**Try it:** Pictures excluded, output the lines of the data below between the one holding "BRISBANE AIRPORT CORPORATION" and the one holding "2.1 Application", inclusive, exactly as they stand.

**Records supplied:**
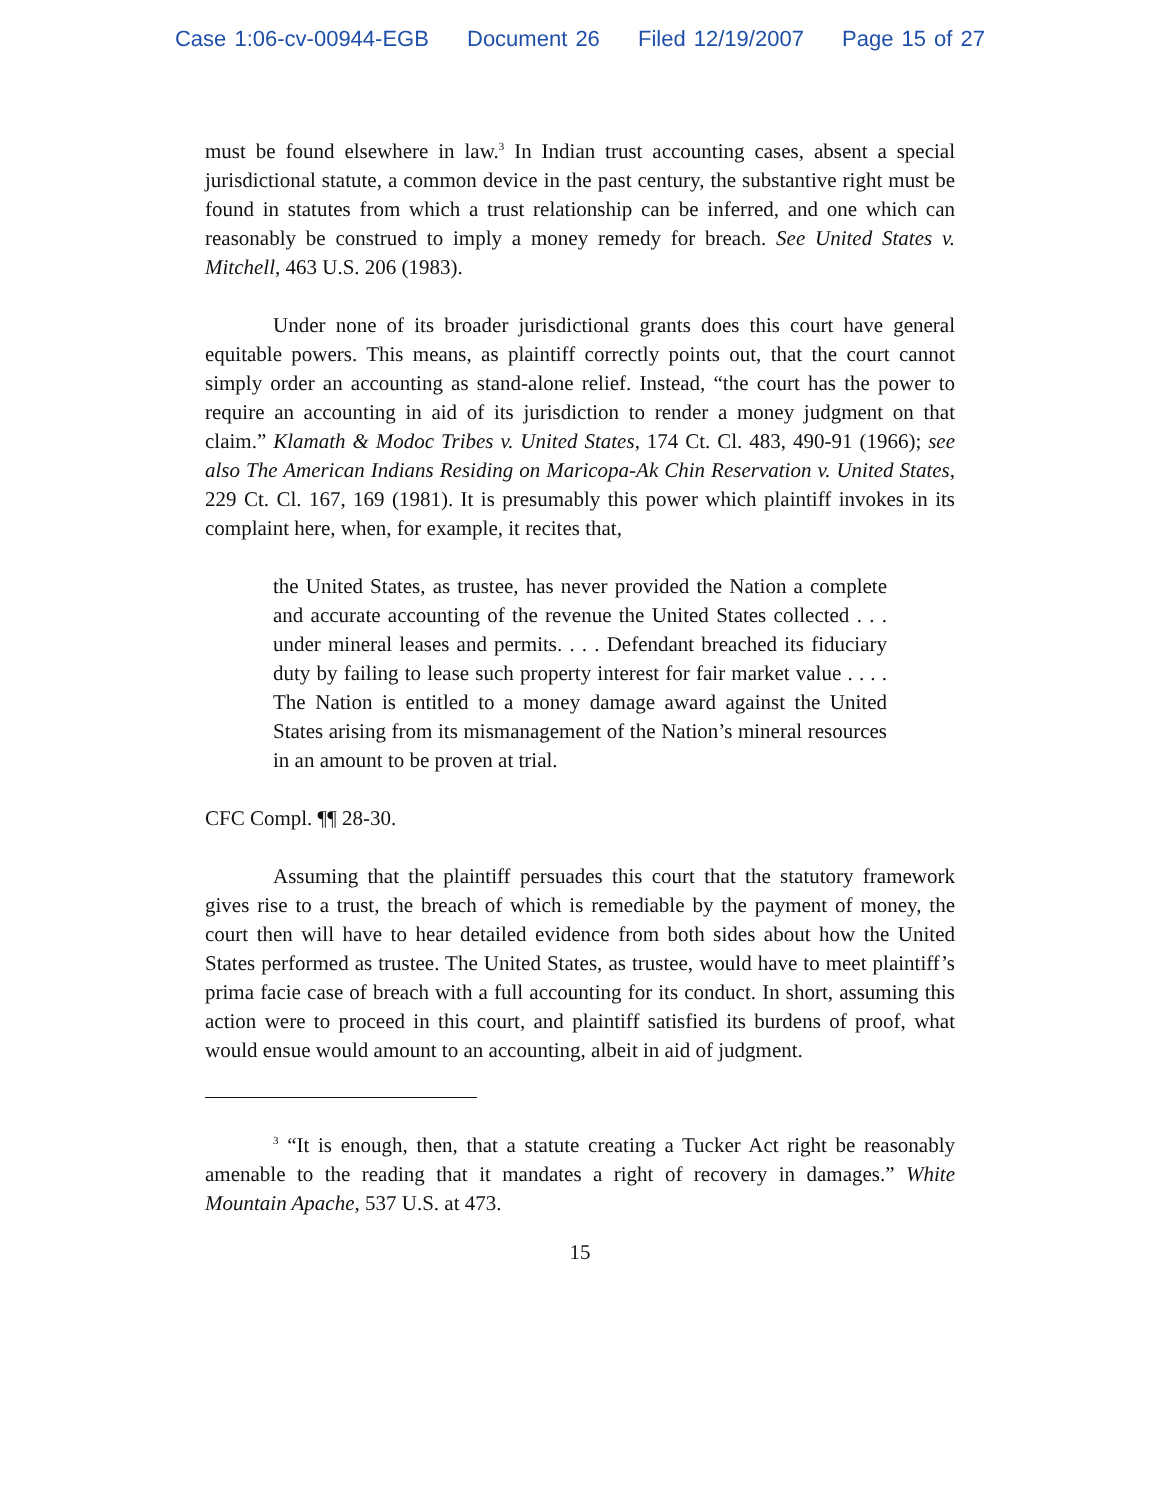Case 1:06-cv-00944-EGB Document 26 Filed 12/19/2007 Page 15 of 27
must be found elsewhere in law.<sup>3</sup> In Indian trust accounting cases, absent a special jurisdictional statute, a common device in the past century, the substantive right must be found in statutes from which a trust relationship can be inferred, and one which can reasonably be construed to imply a money remedy for breach. See United States v. Mitchell, 463 U.S. 206 (1983).
Under none of its broader jurisdictional grants does this court have general equitable powers. This means, as plaintiff correctly points out, that the court cannot simply order an accounting as stand-alone relief. Instead, “the court has the power to require an accounting in aid of its jurisdiction to render a money judgment on that claim.” Klamath & Modoc Tribes v. United States, 174 Ct. Cl. 483, 490-91 (1966); see also The American Indians Residing on Maricopa-Ak Chin Reservation v. United States, 229 Ct. Cl. 167, 169 (1981). It is presumably this power which plaintiff invokes in its complaint here, when, for example, it recites that,
the United States, as trustee, has never provided the Nation a complete and accurate accounting of the revenue the United States collected . . . under mineral leases and permits. . . . Defendant breached its fiduciary duty by failing to lease such property interest for fair market value . . . . The Nation is entitled to a money damage award against the United States arising from its mismanagement of the Nation’s mineral resources in an amount to be proven at trial.
CFC Compl. ¶¶ 28-30.
Assuming that the plaintiff persuades this court that the statutory framework gives rise to a trust, the breach of which is remediable by the payment of money, the court then will have to hear detailed evidence from both sides about how the United States performed as trustee. The United States, as trustee, would have to meet plaintiff’s prima facie case of breach with a full accounting for its conduct. In short, assuming this action were to proceed in this court, and plaintiff satisfied its burdens of proof, what would ensue would amount to an accounting, albeit in aid of judgment.
<sup>3</sup> “It is enough, then, that a statute creating a Tucker Act right be reasonably amenable to the reading that it mandates a right of recovery in damages.” White Mountain Apache, 537 U.S. at 473.
15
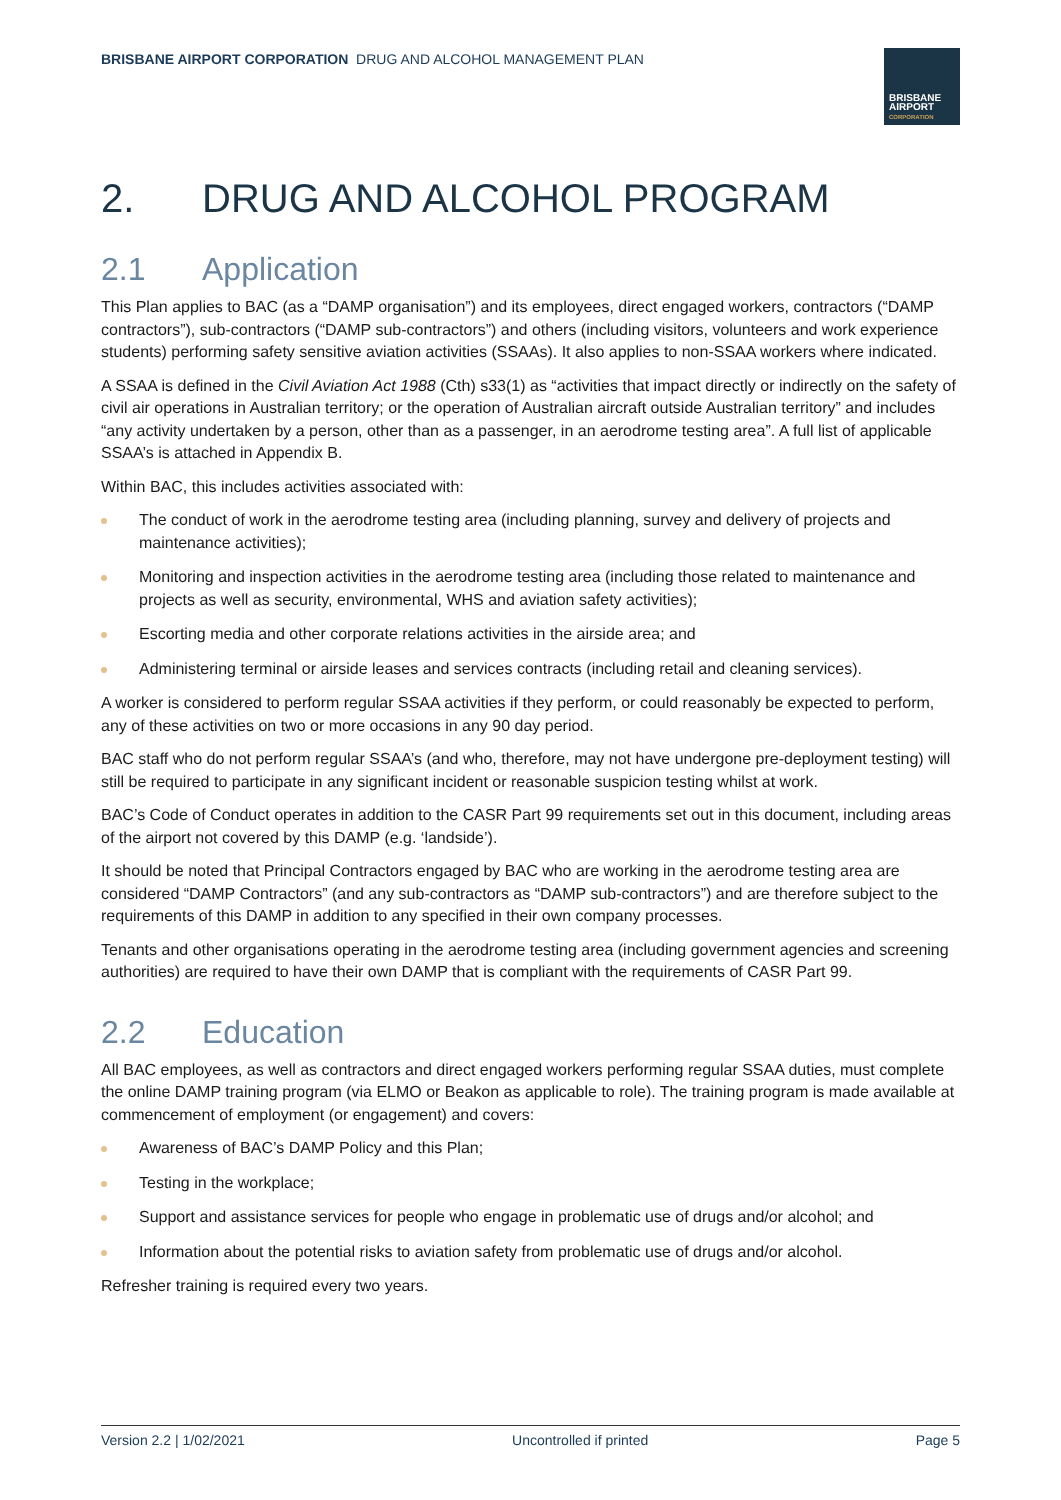BRISBANE AIRPORT CORPORATION DRUG AND ALCOHOL MANAGEMENT PLAN
BRISBANE
AIRPORT
CORPORATION
2. DRUG AND ALCOHOL PROGRAM
2.1 Application
This Plan applies to BAC (as a “DAMP organisation”) and its employees, direct engaged workers, contractors (“DAMP contractors”), sub-contractors (“DAMP sub-contractors”) and others (including visitors, volunteers and work experience students) performing safety sensitive aviation activities (SSAAs). It also applies to non-SSAA workers where indicated.
A SSAA is defined in the Civil Aviation Act 1988 (Cth) s33(1) as “activities that impact directly or indirectly on the safety of civil air operations in Australian territory; or the operation of Australian aircraft outside Australian territory” and includes “any activity undertaken by a person, other than as a passenger, in an aerodrome testing area”. A full list of applicable SSAA’s is attached in Appendix B.
Within BAC, this includes activities associated with:
The conduct of work in the aerodrome testing area (including planning, survey and delivery of projects and maintenance activities);
Monitoring and inspection activities in the aerodrome testing area (including those related to maintenance and projects as well as security, environmental, WHS and aviation safety activities);
Escorting media and other corporate relations activities in the airside area; and
Administering terminal or airside leases and services contracts (including retail and cleaning services).
A worker is considered to perform regular SSAA activities if they perform, or could reasonably be expected to perform, any of these activities on two or more occasions in any 90 day period.
BAC staff who do not perform regular SSAA’s (and who, therefore, may not have undergone pre-deployment testing) will still be required to participate in any significant incident or reasonable suspicion testing whilst at work.
BAC’s Code of Conduct operates in addition to the CASR Part 99 requirements set out in this document, including areas of the airport not covered by this DAMP (e.g. ‘landside’).
It should be noted that Principal Contractors engaged by BAC who are working in the aerodrome testing area are considered “DAMP Contractors” (and any sub-contractors as “DAMP sub-contractors”) and are therefore subject to the requirements of this DAMP in addition to any specified in their own company processes.
Tenants and other organisations operating in the aerodrome testing area (including government agencies and screening authorities) are required to have their own DAMP that is compliant with the requirements of CASR Part 99.
2.2 Education
All BAC employees, as well as contractors and direct engaged workers performing regular SSAA duties, must complete the online DAMP training program (via ELMO or Beakon as applicable to role). The training program is made available at commencement of employment (or engagement) and covers:
Awareness of BAC’s DAMP Policy and this Plan;
Testing in the workplace;
Support and assistance services for people who engage in problematic use of drugs and/or alcohol; and
Information about the potential risks to aviation safety from problematic use of drugs and/or alcohol.
Refresher training is required every two years.
Version 2.2 | 1/02/2021 Uncontrolled if printed Page 5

**Answer for this exercise:**
BRISBANE AIRPORT CORPORATION DRUG AND ALCOHOL MANAGEMENT PLAN
BRISBANE
AIRPORT
CORPORATION
2. DRUG AND ALCOHOL PROGRAM
2.1 Application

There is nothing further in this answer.